The group’s return on equity improved to 12.5% – more than double the return of 6.2% in the previous financial year.

The increase in headline earnings per share from R11.13 to R23.62 was still below the R25.65 of 2019, but made a very decent dividend of R11.91 per share possible. No dividend was declared in 2020.

Read: GDP rebound sees Nedbank’s return to paying FY dividends

Davis showed shareholders that key balance sheet metrics have all strengthened, even to above levels in 2019. Capital and liquidity ratios increased, with the Tier 1 capital ratio improving to 14.3% compared with 10.9% at the end of December 2020 and 11.5% at the end of December 2019.

The credit loss ratio declined to 83 basis points after surging to 161 points in the previous difficult year when clients struggled to make ends meet. “It is back within our board-approved target range of 60 to 100 points,” said Davis.

On track

Brown says the group is on track to meet its medium-term targets, those set for the end of 2023.

“Pleasingly, we now expect to meet the diluted headline earnings per share target of more than R25.65 this year [2022], a year ahead of earlier expectations.

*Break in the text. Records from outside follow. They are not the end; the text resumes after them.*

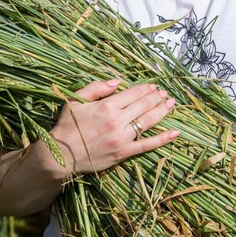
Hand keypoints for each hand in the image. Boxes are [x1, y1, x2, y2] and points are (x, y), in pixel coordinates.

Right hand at [49, 78, 177, 174]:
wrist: (61, 155)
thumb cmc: (67, 126)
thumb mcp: (76, 100)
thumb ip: (96, 87)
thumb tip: (118, 81)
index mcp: (106, 106)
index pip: (133, 93)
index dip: (145, 88)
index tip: (153, 86)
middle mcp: (117, 121)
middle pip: (143, 105)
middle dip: (156, 97)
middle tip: (164, 93)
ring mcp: (122, 138)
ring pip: (148, 122)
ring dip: (162, 111)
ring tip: (171, 104)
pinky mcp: (124, 153)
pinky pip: (147, 145)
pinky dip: (163, 139)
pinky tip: (175, 132)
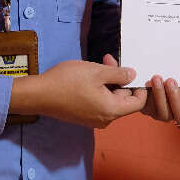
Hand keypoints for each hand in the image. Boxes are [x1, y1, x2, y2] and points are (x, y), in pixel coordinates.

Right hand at [16, 56, 145, 128]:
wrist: (39, 95)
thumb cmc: (68, 82)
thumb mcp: (97, 72)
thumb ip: (119, 74)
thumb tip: (133, 75)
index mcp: (112, 110)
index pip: (138, 103)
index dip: (140, 87)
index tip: (135, 72)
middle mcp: (105, 119)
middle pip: (123, 99)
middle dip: (120, 78)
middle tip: (109, 60)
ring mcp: (93, 119)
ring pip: (110, 98)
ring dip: (108, 81)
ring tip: (99, 63)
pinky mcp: (84, 116)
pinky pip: (99, 102)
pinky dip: (99, 88)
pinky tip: (90, 75)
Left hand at [141, 72, 179, 128]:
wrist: (149, 71)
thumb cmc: (169, 66)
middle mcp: (179, 110)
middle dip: (176, 98)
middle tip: (170, 81)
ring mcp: (164, 113)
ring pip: (165, 114)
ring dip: (160, 96)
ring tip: (156, 79)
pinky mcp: (148, 110)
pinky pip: (149, 108)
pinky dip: (147, 96)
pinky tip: (147, 84)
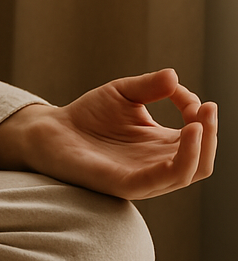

“We continue to focus on achieving a return on equity greater than the 15% achieved in 2019 and reducing our cost-to-income ratio to below 54%,” says Brown.

The market seems to share in his confidence.

The share price jumped 5% to above R218 when the JSE opened and closed 3.68% higher than its Tuesday close, at R215.89.

Nedbank vs JSE Banks Index and JSE Financial 15 over 3 years

It held on to its gains, compared with the bank sector index gaining only 2.5% on Wednesday.

The share is still below the heights of R320 in the good old days, but has outperformed the JSE Financial 15 index so far this year.


William Verdoes, portfolio manager at stockbrokers BP Bernstein, describes the results as “fairly good” in that the earnings-per-share numbers were just below the midpoint of analysts’ expectations.

“The share jumped on the back of the results and the final dividend of R7.58 per share.

“We believe that Nedbank has further upside potential,” says Verdoes, referring to the share price in this regard.

He notes that the banking sector has recovered well during the past year. “Banks are looking good. FirstRand also announced strong results,” he says.

The fresh figures put Nedbank on a price-earnings ratio of 9.3 times, slightly lower than those of other banks.